U.S. Navy's new command puts Russia in the crosshairs – media
A sharp increase in Russian naval activity in the Arctic and north Atlantic in the years since its invasion of eastern Ukraine has prompted the U.S. Navy to resurrect a command it disestablished seven years ago.
At a ceremony marking Adm. Phil Davidson's change of command with Adm. Chris Grady as the head of U.S. Fleet Forces Command, Chief of Naval Operations Adm.
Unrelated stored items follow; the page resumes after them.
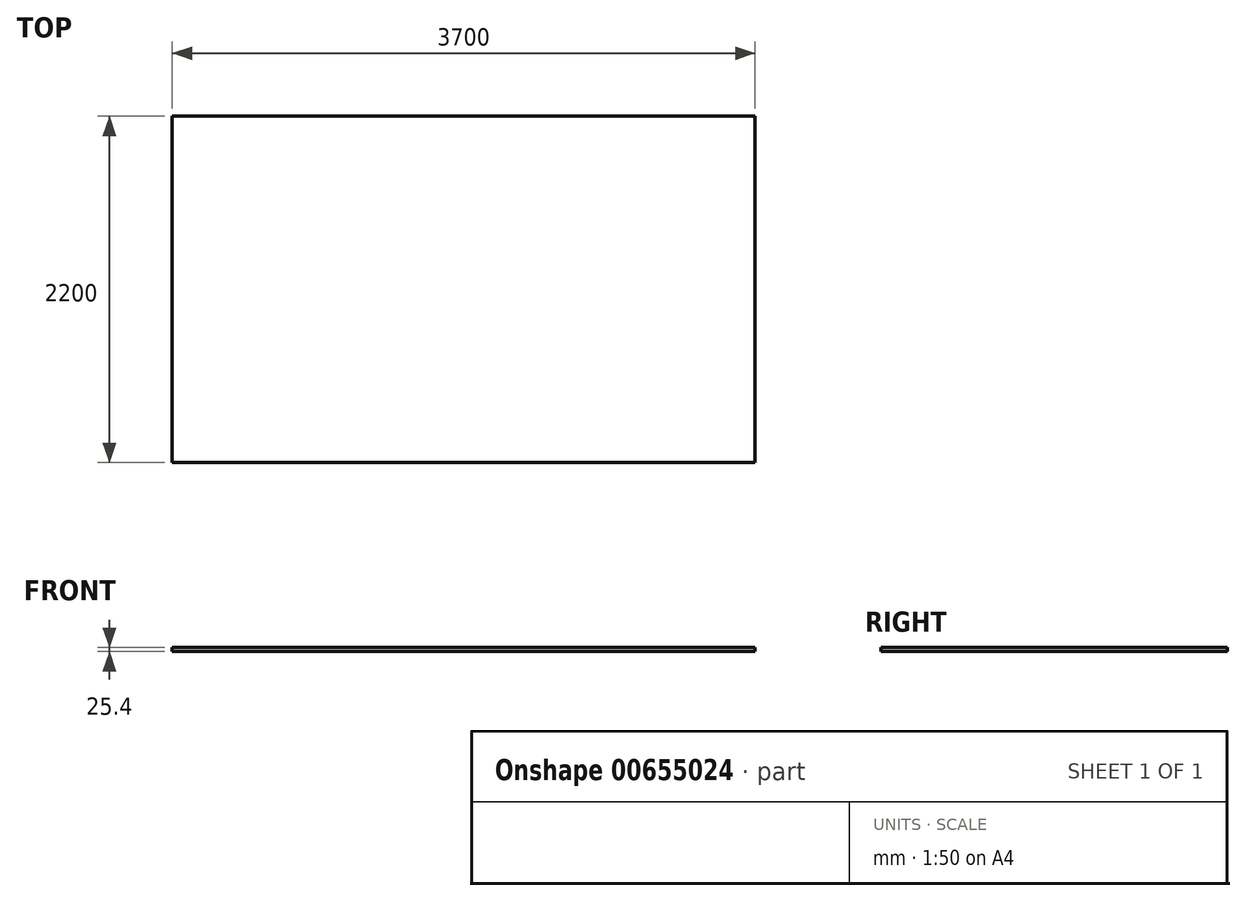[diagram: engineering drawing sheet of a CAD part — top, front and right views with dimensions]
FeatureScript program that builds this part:
annotation { "Feature Type Name" : "Feature", "Feature Type Description" : "" }
export const myFeature = defineFeature(function(context is Context, id is Id, definition is map)
    precondition{}
    {
        {
            var Q0;
            Q0=qCreatedBy(makeId("Top.planeOp"),FACE);
            var sketch = newSketch(context, id + "F0", { "sketchPlane" : qUnion([Q0])});
            skLineSegment(sketch, "E0.bottom", {"start": v(1850, -1100) * mm, "end": v(-1850, -1100) * mm});
            skLineSegment(sketch, "E0.top", {"start": v(1850, 1100) * mm, "end": v(-1850, 1100) * mm});
            skLineSegment(sketch, "E0.left", {"start": v(1850, -1100) * mm, "end": v(1850, 1100) * mm});
            skLineSegment(sketch, "E0.right", {"start": v(-1850, -1100) * mm, "end": v(-1850, 1100) * mm});
            skPoint(sketch, "E0.middle", {"position": v(0, 0) * mm});
            skSolve(sketch);
        }
        {
            var Q0;
            Q0=makeQuery(id+"F0.imprint","IMPRINT",FACE,{"disambiguationData":[TD([[makeQuery(id+"F0.imprint","IMPRINT",EDGE,{"derivedFrom":sQuery(id+"F0.wireOp",EDGE,"E0.bottom")}),-1.0]])]});
            extrude(context, id + "F1", {"entities" : qUnion([Q0]), "depth" : 25.4 * mm, "offsetDistance" : 25.4 * mm});
        }
    });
John Richardson announced the Navy was set to reestablish the 2nd Fleet, Navy Times reported.
The command was merged into Fleet Forces Command in 2011, but the Navy has been talking about bringing it back since it appeared as a recommendation in the Strategic Readiness Review into last year's 7 th Fleet collisions.
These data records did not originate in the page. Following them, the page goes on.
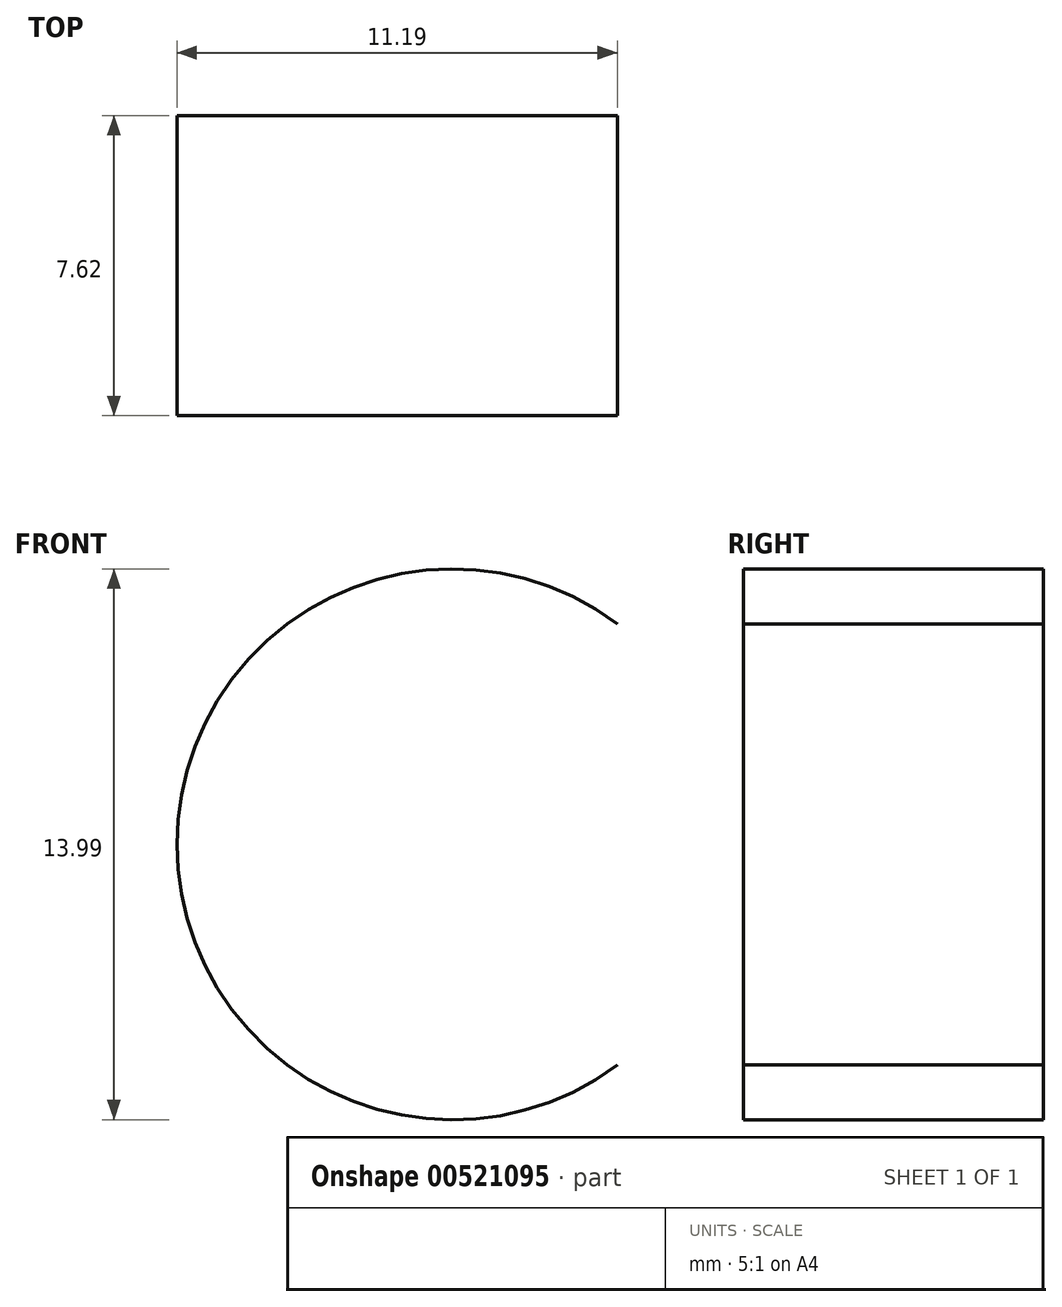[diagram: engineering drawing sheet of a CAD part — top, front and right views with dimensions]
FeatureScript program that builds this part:
annotation { "Feature Type Name" : "Feature", "Feature Type Description" : "" }
export const myFeature = defineFeature(function(context is Context, id is Id, definition is map)
    precondition{}
    {
        {
            var Q0;
            Q0=qCreatedBy(makeId("Front.planeOp"),FACE);
            var sketch = newSketch(context, id + "F0", { "sketchPlane" : qUnion([Q0])});
            skCircle(sketch, "E0", {"center": v(0, 0) * mm, "radius": 19.56 * mm});
            skLineSegment(sketch, "E1.bottom", {"start": v(19.56, 0) * mm, "end": v(29.56, 0) * mm});
            skLineSegment(sketch, "E1.top", {"start": v(19.56, 0) * mm, "end": v(29.56, 0) * mm});
            skLineSegment(sketch, "E1.left", {"start": v(19.56, 0) * mm, "end": v(19.56, 0) * mm});
            skLineSegment(sketch, "E1.right", {"start": v(29.56, 0) * mm, "end": v(29.56, 0) * mm});
            skLineSegment(sketch, "E2.top", {"start": v(-29.05, 0) * mm, "end": v(-19.56, 0) * mm});
            skLineSegment(sketch, "E3.bottom", {"start": v(19.56, 0) * mm, "end": v(29.81, 0) * mm});
            skLineSegment(sketch, "E3.top", {"start": v(19.56, 4.33) * mm, "end": v(29.81, 4.33) * mm});
            skLineSegment(sketch, "E3.left", {"start": v(19.56, 0) * mm, "end": v(19.56, 4.33) * mm});
            skLineSegment(sketch, "E3.right", {"start": v(29.81, 0) * mm, "end": v(29.81, 4.33) * mm});
            skLineSegment(sketch, "E4.bottom", {"start": v(-29.05, 0) * mm, "end": v(-19.08, 0) * mm});
            skLineSegment(sketch, "E4.top", {"start": v(-29.05, 4.33) * mm, "end": v(-19.08, 4.33) * mm});
            skLineSegment(sketch, "E4.left", {"start": v(-29.05, 0) * mm, "end": v(-29.05, 4.33) * mm});
            skLineSegment(sketch, "E4.right", {"start": v(-19.08, 0) * mm, "end": v(-19.08, 4.33) * mm});
            skArc(sketch, "E5", {"start": v(40.77, 7.39) * mm, "mid": v(29.58, 1.78) * mm, "end": v(40.77, -3.82) * mm});
            skSolve(sketch);
        }
        {
            var Q0;
            Q0=sQuery(id+"F0.wireOp",EDGE,"E5");
            extrude(context, id + "F1", {"bodyType" : ToolBodyType.SURFACE, "surfaceEntities" : qUnion([Q0]), "endBound" : BoundingType.SYMMETRIC, "depth" : 7.62 * mm, "offsetDistance" : 25.4 * mm});
        }
    });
The move is the latest sign that the Navy is focusing its attention away from the war on terrorism and toward its major competitors China and Russia.
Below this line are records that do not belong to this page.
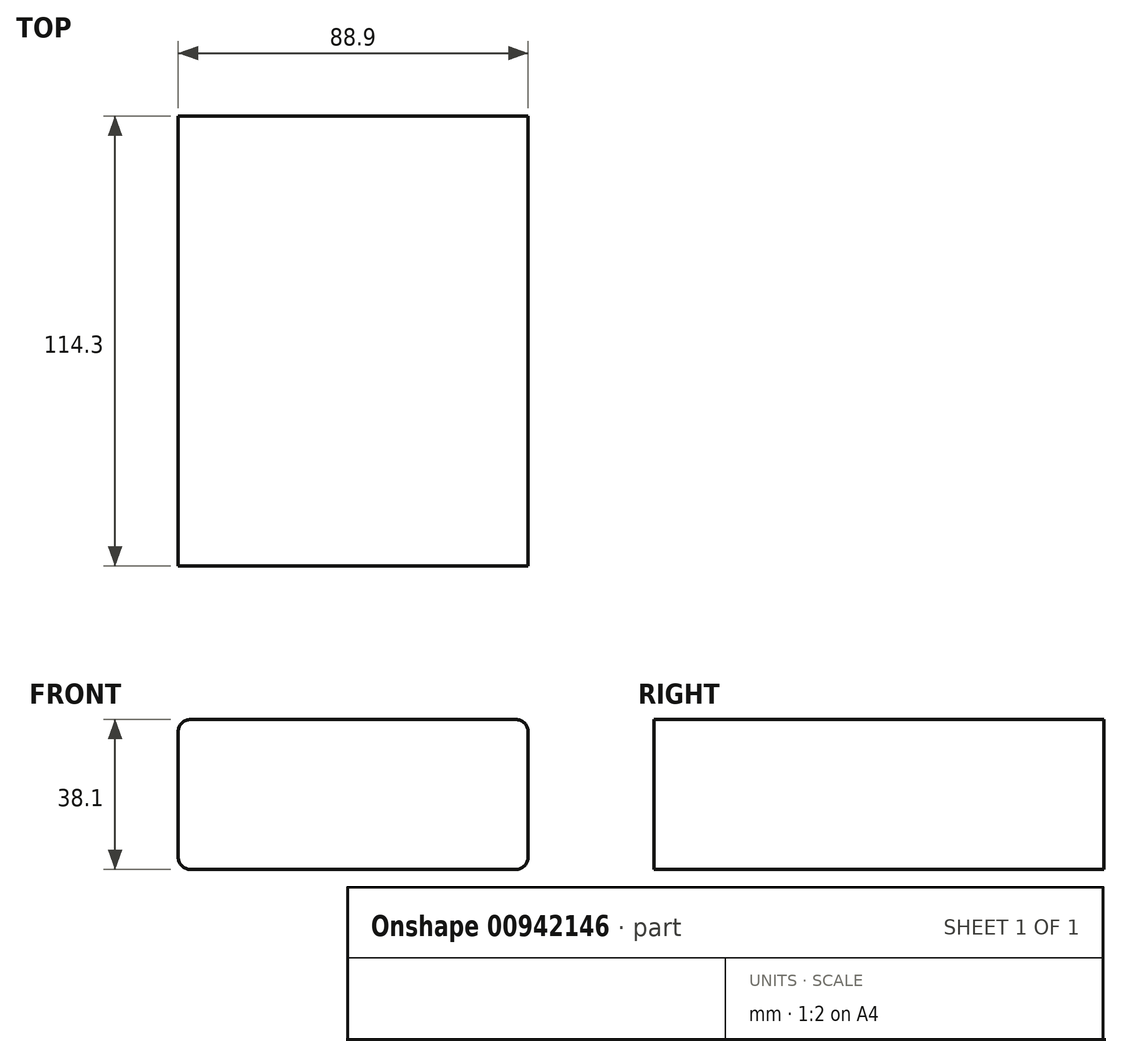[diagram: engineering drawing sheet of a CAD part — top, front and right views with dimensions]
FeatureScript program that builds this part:
annotation { "Feature Type Name" : "Feature", "Feature Type Description" : "" }
export const myFeature = defineFeature(function(context is Context, id is Id, definition is map)
    precondition{}
    {
        {
            var Q0;
            Q0=qCreatedBy(makeId("Front.planeOp"),FACE);
            var sketch = newSketch(context, id + "F0", { "sketchPlane" : qUnion([Q0])});
            skLineSegment(sketch, "E0.bottom", {"start": v(41.28, 19.05) * mm, "end": v(-41.28, 19.05) * mm});
            skLineSegment(sketch, "E0.top", {"start": v(41.28, -19.05) * mm, "end": v(-41.28, -19.05) * mm});
            skLineSegment(sketch, "E0.left", {"start": v(44.45, 15.87) * mm, "end": v(44.45, -15.88) * mm});
            skLineSegment(sketch, "E0.right", {"start": v(-44.45, 15.87) * mm, "end": v(-44.45, -15.88) * mm});
            skPoint(sketch, "E0.middle", {"position": v(0, 0) * mm});
            skPoint(sketch, "E1.visualSharp", {"position": v(-44.45, 19.05) * mm});
            skArc(sketch, "E1.filletArc", {"start": v(-41.28, 19.05) * mm, "mid": v(-43.52, 18.12) * mm, "end": v(-44.45, 15.87) * mm});
            skPoint(sketch, "E2.visualSharp", {"position": v(-44.45, -19.05) * mm});
            skArc(sketch, "E2.filletArc", {"start": v(-44.45, -15.88) * mm, "mid": v(-43.52, -18.12) * mm, "end": v(-41.28, -19.05) * mm});
            skPoint(sketch, "E3.visualSharp", {"position": v(44.45, -19.05) * mm});
            skArc(sketch, "E3.filletArc", {"start": v(41.28, -19.05) * mm, "mid": v(43.52, -18.12) * mm, "end": v(44.45, -15.88) * mm});
            skPoint(sketch, "E4.visualSharp", {"position": v(44.45, 19.05) * mm});
            skArc(sketch, "E4.filletArc", {"start": v(44.45, 15.87) * mm, "mid": v(43.52, 18.12) * mm, "end": v(41.28, 19.05) * mm});
            skSolve(sketch);
        }
        {
            var Q0;
            Q0 = qSketchRegion(id + "F0", true);
            extrude(context, id + "F1", {"entities" : qUnion([Q0]), "endBound" : BoundingType.SYMMETRIC, "depth" : 114.3 * mm, "offsetDistance" : 25 * mm});
        }
    });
In the announcement, Richardson credited Davidson for the analysis that led to the decision.
"It is in large part due to the analysis of Adm. Davidson and his team, in response to a changing security environment, that this summer we will stand up the U.S. 2nd Fleet here in Norfolk to train, certify and command U.S. naval forces at the very highest levels of naval warfare to the emerging global contingencies in the Atlantic," Richardson said.
The announcement from Richardson was immediately followed by an announcement from the Office of the Secretary of Defense that it has offered to host a new NATO Joint Force Command for the Atlantic at Naval Station Norfolk.
Davidson is going on to lead U.S. Pacific Command.